Deaths
- January 7 – Colin McPhee, Canadian composer and musicologist, 63
- January 9 – Big Boy Goudie, jazz saxophonist,
- January 15 – Jack Teagarden, jazz trombonist and vocalist, 58 (pneumonia/heart attack)
- January 22 – Marc Blitzstein, composer, 58
- January 27 - Leib Glantz, musicologist, 65
- February 25 – Johnny Burke, lyricist, 55
- April 4 – Georgia Caine, Broadway star, 87
- May 10 – Carol Haney, dancer and choreographer, 39 (pneumonia)
- June 10 – Louis Gruenberg, pianist and composer, 79
- June 29 – Eric Dolphy, American jazz saxophonist, flautist and bass clarinettist, 36 (diabetic coma)
- July 1 – Pierre Monteux, French conductor, 89
- July 10 – Joe Haymes, bandleader and arranger, 57 (heart failure)
- July 31 – Jim Reeves, American country singer, 40 (plane crash)
- August 14 – Johnny Burnette, rockabilly singer, 30 (drowned)
- September 20 – Lazare Lévy, French pianist and teacher, 82
- September 28
- Nacio Herb Brown, songwriter and film/TV composer, 68
- George Dyson, English composer, 81
- Harpo Marx, American comedian and musician, 75
- October 10
- Eddie Cantor, comedian, singer and songwriter, 72
- Heinrich Neuhaus, Soviet (of German extraction) pianist and teacher, 76
- October 15 – Cole Porter, songwriter and composer, 73
- October 29 – Vasily Agapkin, Soviet composer
- November 5 – Buddy Cole, jazz pianist and orchestra leader, 45 (heart attack)

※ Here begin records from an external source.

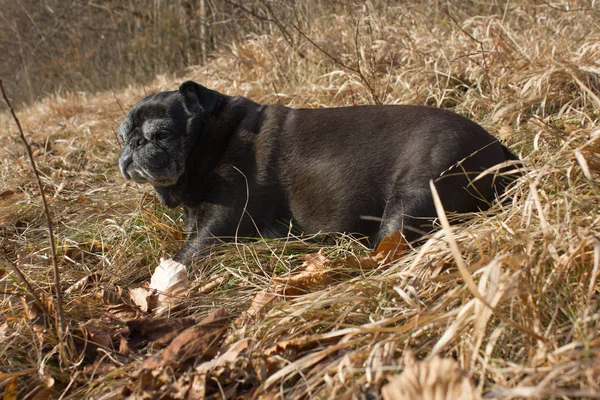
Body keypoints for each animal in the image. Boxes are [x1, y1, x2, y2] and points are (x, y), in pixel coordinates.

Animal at [119, 81, 516, 262]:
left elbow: (183, 256)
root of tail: (499, 149)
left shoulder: (218, 227)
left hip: (414, 197)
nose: (132, 146)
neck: (216, 138)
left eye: (161, 134)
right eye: (121, 137)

- November 30 – Don Redman, US arranger, bandleader and saxophonist
- December 2 – Sam H. Stept, Russian-born US songwriter, pianist and conductor, 67
- December 9 – Edith Sitwell, poet and collaborator of William Walton
- December 11
- Alma Mahler-Werfel, songwriter and widow of Gustav Mahler
- Sam Cooke, singer, 33 (shot)
- December 14 – Francisco Canaro, Uruguayan violinist and tango orchestra leader, 76
- December 21 – Theodor Blumer, composer and conductor, 83
- date unknown - Gali Penchala Narasimha Rao, film composer
Read more about this topic: 1964 In Music
Famous quotes containing the word deaths:
“There is the guilt all soldiers feel for having broken the taboo against killing, a guilt as old as war itself. Add to this the soldiers sense of shame for having fought in actions that resulted, indirectly or directly, in the deaths of civilians. Then pile on top of that an attitude of social opprobrium, an attitude that made the fighting man feel personally morally responsible for the war, and you get your proverbial walking time bomb.”
—Philip Caputo (b. 1941)
“You lived too long, we have supped full with heroes,
they waste their deaths on us.”
—C.D. Andrews (19131992)
“As deaths have accumulated I have begun to think of life and death as a set of balance scales. When one is young, the scale is heavily tipped toward the living. With the first death, the first consciousness of death, the counter scale begins to fall. Death by death, the scales shift weight until what was unthinkable becomes merely a matter of gravity and the fall into death becomes an easy step.”